→ **TASK OBJECTIVE**:
Since the copy must match the original, write out each record word for word, skipping only the pictures.
━━━━━ EXCERPTED RECORDS
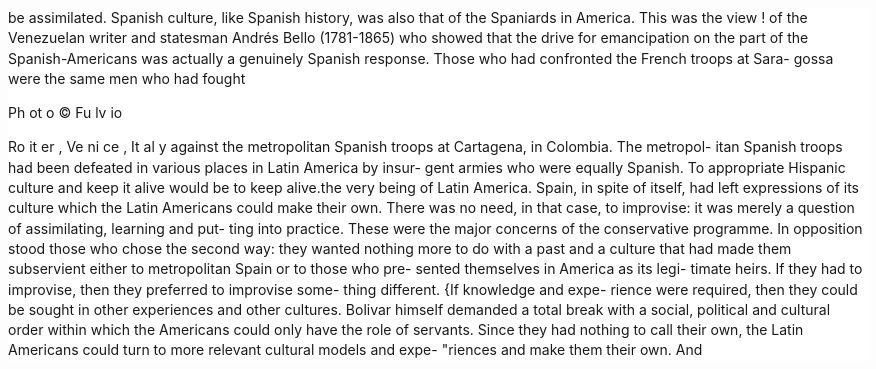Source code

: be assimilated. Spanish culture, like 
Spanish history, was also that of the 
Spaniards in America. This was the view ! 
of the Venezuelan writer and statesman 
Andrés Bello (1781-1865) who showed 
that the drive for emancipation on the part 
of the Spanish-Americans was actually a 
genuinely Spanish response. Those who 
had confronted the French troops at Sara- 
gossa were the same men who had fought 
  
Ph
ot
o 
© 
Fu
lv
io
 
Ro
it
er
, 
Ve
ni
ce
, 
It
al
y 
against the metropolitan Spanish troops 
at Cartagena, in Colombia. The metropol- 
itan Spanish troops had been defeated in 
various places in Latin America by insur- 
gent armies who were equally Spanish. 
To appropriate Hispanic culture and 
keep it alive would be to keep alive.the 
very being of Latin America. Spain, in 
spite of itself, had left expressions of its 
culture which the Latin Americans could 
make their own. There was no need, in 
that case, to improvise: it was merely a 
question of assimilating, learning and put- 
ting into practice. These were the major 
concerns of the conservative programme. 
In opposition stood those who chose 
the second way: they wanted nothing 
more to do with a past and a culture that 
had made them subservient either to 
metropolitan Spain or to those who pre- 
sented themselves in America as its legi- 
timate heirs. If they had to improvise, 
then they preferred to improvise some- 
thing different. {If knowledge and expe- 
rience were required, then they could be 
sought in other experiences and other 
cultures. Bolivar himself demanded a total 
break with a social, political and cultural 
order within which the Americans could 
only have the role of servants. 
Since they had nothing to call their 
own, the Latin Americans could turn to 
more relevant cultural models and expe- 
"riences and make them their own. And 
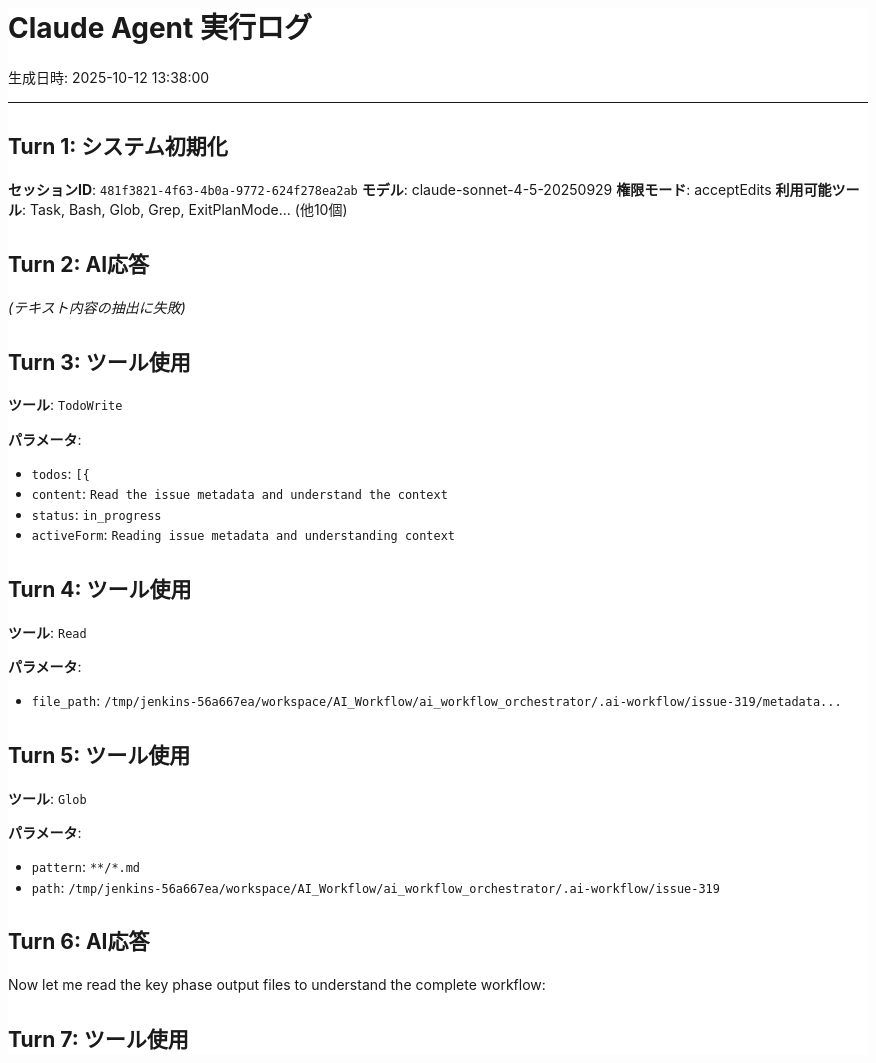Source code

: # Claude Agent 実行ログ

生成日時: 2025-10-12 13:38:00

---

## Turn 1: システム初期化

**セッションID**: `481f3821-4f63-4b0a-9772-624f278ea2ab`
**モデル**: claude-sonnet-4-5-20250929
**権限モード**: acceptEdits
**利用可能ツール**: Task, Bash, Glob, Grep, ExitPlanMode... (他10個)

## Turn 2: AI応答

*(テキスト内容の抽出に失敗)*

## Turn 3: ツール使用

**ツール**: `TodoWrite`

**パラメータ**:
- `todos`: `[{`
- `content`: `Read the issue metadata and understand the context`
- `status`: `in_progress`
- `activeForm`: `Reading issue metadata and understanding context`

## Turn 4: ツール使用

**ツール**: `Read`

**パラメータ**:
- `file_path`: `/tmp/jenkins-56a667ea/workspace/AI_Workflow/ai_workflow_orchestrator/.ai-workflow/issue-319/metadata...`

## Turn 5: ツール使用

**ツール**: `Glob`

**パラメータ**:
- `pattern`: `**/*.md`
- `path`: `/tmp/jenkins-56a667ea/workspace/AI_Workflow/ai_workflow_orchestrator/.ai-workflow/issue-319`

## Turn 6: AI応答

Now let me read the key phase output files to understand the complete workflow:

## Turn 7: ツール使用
━━━━━━━━━━
→ **PROBLEM SOLUTION**:
Source code

: be assimilated. Spanish culture, like 
Spanish history, was also that of the 
Spaniards in America. This was the view ! 
of the Venezuelan writer and statesman 
Andrés Bello (1781-1865) who showed 
that the drive for emancipation on the part 
of the Spanish-Americans was actually a 
genuinely Spanish response. Those who 
had confronted the French troops at Sara- 
gossa were the same men who had fought 
  
Ph
ot
o 
© 
Fu
lv
io
 
Ro
it
er
, 
Ve
ni
ce
, 
It
al
y 
against the metropolitan Spanish troops 
at Cartagena, in Colombia. The metropol- 
itan Spanish troops had been defeated in 
various places in Latin America by insur- 
gent armies who were equally Spanish. 
To appropriate Hispanic culture and 
keep it alive would be to keep alive.the 
very being of Latin America. Spain, in 
spite of itself, had left expressions of its 
culture which the Latin Americans could 
make their own. There was no need, in 
that case, to improvise: it was merely a 
question of assimilating, learning and put- 
ting into practice. These were the major 
concerns of the conservative programme. 
In opposition stood those who chose 
the second way: they wanted nothing 
more to do with a past and a culture that 
had made them subservient either to 
metropolitan Spain or to those who pre- 
sented themselves in America as its legi- 
timate heirs. If they had to improvise, 
then they preferred to improvise some- 
thing different. {If knowledge and expe- 
rience were required, then they could be 
sought in other experiences and other 
cultures. Bolivar himself demanded a total 
break with a social, political and cultural 
order within which the Americans could 
only have the role of servants. 
Since they had nothing to call their 
own, the Latin Americans could turn to 
more relevant cultural models and expe- 
"riences and make them their own. And 
Source code

: # Claude Agent 実行ログ

生成日時: 2025-10-12 13:38:00

---

## Turn 1: システム初期化

**セッションID**: `481f3821-4f63-4b0a-9772-624f278ea2ab`
**モデル**: claude-sonnet-4-5-20250929
**権限モード**: acceptEdits
**利用可能ツール**: Task, Bash, Glob, Grep, ExitPlanMode... (他10個)

## Turn 2: AI応答

*(テキスト内容の抽出に失敗)*

## Turn 3: ツール使用

**ツール**: `TodoWrite`

**パラメータ**:
- `todos`: `[{`
- `content`: `Read the issue metadata and understand the context`
- `status`: `in_progress`
- `activeForm`: `Reading issue metadata and understanding context`

## Turn 4: ツール使用

**ツール**: `Read`

**パラメータ**:
- `file_path`: `/tmp/jenkins-56a667ea/workspace/AI_Workflow/ai_workflow_orchestrator/.ai-workflow/issue-319/metadata...`

## Turn 5: ツール使用

**ツール**: `Glob`

**パラメータ**:
- `pattern`: `**/*.md`
- `path`: `/tmp/jenkins-56a667ea/workspace/AI_Workflow/ai_workflow_orchestrator/.ai-workflow/issue-319`

## Turn 6: AI応答

Now let me read the key phase output files to understand the complete workflow:

## Turn 7: ツール使用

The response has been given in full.